To-do item:
Your job is to give again, exactly and with no additions, the lines in the records below from the one with "#### Network policies (KaaS v1)" through the one with "Include a README.md", both included. Omit the pictures.
Start of Data records
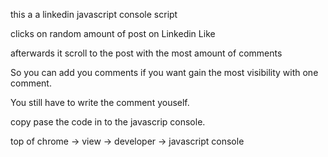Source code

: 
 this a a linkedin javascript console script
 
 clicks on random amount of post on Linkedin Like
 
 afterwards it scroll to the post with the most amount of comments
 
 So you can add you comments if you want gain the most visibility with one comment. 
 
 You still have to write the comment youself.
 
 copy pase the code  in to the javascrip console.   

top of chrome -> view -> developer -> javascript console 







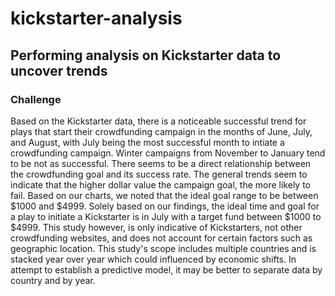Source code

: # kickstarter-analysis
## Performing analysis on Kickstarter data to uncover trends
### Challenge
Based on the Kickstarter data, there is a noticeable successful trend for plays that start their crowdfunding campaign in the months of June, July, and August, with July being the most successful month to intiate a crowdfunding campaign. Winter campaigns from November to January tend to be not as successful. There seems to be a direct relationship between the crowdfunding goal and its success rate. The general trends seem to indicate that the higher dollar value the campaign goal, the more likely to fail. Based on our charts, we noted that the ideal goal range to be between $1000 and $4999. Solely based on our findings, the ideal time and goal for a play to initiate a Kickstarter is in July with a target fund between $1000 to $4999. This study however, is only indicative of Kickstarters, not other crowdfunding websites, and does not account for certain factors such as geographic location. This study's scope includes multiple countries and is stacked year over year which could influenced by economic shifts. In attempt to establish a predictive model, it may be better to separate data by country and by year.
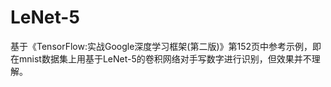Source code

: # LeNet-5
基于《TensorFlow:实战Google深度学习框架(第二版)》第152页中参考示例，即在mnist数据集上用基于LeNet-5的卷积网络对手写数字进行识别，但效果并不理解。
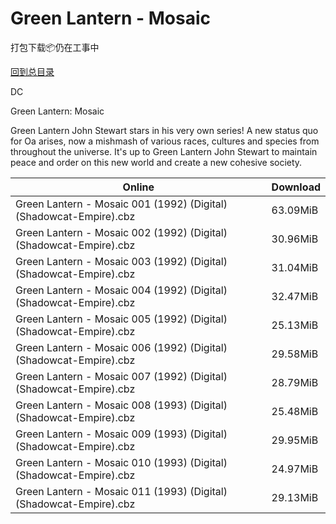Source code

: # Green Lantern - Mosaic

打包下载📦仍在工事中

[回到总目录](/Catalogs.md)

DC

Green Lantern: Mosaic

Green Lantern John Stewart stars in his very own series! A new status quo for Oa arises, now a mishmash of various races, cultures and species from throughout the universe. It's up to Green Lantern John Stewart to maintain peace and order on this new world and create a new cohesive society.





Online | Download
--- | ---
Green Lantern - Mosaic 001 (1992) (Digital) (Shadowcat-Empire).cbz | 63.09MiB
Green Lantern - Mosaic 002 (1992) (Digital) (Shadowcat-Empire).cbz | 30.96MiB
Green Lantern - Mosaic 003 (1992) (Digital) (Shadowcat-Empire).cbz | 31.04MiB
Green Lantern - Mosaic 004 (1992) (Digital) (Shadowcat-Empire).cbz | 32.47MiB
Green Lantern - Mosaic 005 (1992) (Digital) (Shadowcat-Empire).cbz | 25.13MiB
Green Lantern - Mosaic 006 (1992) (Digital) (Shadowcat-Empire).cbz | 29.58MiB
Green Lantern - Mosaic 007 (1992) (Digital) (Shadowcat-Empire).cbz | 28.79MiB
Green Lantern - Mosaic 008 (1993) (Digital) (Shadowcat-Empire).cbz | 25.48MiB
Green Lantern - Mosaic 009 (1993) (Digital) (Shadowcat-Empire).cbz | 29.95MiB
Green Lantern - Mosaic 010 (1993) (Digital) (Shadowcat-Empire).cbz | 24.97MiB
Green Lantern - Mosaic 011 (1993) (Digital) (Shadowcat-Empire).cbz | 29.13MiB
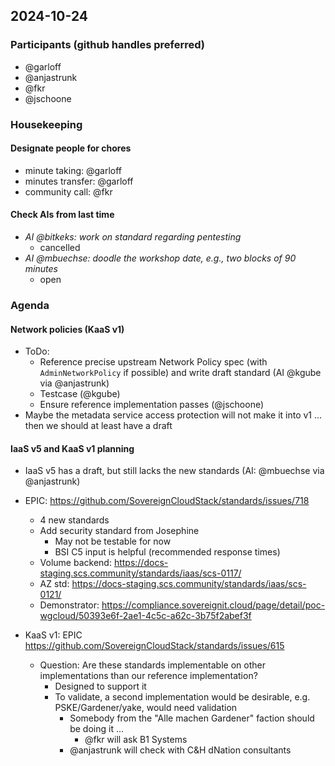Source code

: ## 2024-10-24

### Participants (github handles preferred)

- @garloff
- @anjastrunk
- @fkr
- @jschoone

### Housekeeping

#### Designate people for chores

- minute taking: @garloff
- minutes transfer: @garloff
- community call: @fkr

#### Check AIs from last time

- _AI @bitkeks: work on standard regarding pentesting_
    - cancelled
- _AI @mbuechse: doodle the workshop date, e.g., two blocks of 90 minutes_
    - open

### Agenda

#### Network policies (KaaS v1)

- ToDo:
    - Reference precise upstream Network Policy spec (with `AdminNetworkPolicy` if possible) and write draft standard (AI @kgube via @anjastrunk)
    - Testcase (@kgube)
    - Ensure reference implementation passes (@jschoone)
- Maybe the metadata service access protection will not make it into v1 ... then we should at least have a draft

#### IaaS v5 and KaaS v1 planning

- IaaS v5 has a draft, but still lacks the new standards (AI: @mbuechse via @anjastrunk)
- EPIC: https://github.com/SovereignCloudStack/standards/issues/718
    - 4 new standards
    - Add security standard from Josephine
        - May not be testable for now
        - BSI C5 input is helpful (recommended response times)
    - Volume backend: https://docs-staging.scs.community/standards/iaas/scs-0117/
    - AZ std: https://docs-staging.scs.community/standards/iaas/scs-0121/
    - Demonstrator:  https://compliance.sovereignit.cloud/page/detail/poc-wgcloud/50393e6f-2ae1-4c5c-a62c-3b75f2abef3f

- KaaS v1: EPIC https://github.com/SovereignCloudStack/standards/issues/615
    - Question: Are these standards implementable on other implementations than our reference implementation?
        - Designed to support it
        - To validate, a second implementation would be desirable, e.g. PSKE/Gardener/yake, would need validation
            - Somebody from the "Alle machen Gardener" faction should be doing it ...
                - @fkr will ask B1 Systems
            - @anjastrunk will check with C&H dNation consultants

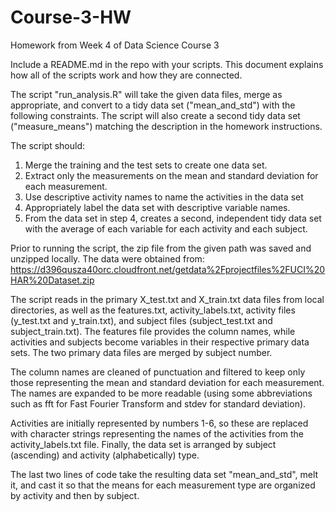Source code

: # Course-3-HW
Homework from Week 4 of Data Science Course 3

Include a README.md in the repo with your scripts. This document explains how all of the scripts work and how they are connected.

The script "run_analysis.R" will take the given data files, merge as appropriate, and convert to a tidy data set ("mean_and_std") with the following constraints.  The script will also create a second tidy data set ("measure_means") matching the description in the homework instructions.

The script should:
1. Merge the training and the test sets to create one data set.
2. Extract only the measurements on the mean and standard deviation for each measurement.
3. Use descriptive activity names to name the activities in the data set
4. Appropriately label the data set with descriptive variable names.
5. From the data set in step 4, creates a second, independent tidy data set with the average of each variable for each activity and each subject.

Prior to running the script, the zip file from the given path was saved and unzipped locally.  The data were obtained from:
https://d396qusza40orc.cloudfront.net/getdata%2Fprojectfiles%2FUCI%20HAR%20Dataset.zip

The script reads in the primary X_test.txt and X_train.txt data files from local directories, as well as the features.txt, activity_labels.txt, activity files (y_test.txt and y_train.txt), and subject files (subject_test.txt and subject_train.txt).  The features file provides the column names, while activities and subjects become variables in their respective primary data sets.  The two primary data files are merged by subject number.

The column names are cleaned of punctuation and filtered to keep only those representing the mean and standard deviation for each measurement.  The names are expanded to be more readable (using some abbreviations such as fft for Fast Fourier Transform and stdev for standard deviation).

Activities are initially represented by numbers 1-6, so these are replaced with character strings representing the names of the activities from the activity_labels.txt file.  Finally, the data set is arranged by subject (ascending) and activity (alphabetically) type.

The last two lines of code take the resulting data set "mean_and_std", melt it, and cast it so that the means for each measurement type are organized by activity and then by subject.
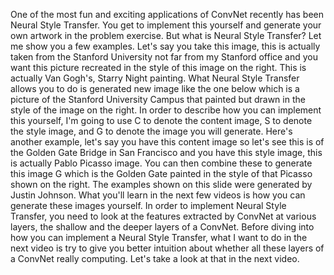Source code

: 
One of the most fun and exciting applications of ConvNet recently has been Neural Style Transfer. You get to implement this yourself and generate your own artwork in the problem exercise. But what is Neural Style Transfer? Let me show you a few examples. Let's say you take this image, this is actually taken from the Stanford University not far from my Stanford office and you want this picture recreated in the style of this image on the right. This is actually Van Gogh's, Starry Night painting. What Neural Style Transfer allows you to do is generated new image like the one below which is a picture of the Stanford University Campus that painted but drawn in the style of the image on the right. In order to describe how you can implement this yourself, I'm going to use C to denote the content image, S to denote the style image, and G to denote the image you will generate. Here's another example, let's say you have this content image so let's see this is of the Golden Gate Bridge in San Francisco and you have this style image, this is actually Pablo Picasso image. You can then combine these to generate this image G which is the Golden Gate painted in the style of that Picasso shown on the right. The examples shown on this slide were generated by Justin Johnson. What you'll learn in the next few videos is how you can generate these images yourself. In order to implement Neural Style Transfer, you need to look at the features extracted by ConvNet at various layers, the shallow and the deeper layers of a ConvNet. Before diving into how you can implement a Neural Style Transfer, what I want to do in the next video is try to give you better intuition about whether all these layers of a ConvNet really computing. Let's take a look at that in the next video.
End of Data records
Output for this task:
#### Network policies (KaaS v1)

- ToDo:
    - Reference precise upstream Network Policy spec (with `AdminNetworkPolicy` if possible) and write draft standard (AI @kgube via @anjastrunk)
    - Testcase (@kgube)
    - Ensure reference implementation passes (@jschoone)
- Maybe the metadata service access protection will not make it into v1 ... then we should at least have a draft

#### IaaS v5 and KaaS v1 planning

- IaaS v5 has a draft, but still lacks the new standards (AI: @mbuechse via @anjastrunk)
- EPIC: https://github.com/SovereignCloudStack/standards/issues/718
    - 4 new standards
    - Add security standard from Josephine
        - May not be testable for now
        - BSI C5 input is helpful (recommended response times)
    - Volume backend: https://docs-staging.scs.community/standards/iaas/scs-0117/
    - AZ std: https://docs-staging.scs.community/standards/iaas/scs-0121/
    - Demonstrator:  https://compliance.sovereignit.cloud/page/detail/poc-wgcloud/50393e6f-2ae1-4c5c-a62c-3b75f2abef3f

- KaaS v1: EPIC https://github.com/SovereignCloudStack/standards/issues/615
    - Question: Are these standards implementable on other implementations than our reference implementation?
        - Designed to support it
        - To validate, a second implementation would be desirable, e.g. PSKE/Gardener/yake, would need validation
            - Somebody from the "Alle machen Gardener" faction should be doing it ...
                - @fkr will ask B1 Systems
            - @anjastrunk will check with C&H dNation consultants

Source code

: # Course-3-HW
Homework from Week 4 of Data Science Course 3

Include a README.md in the repo with your scripts. This document explains how all of the scripts work and how they are connected.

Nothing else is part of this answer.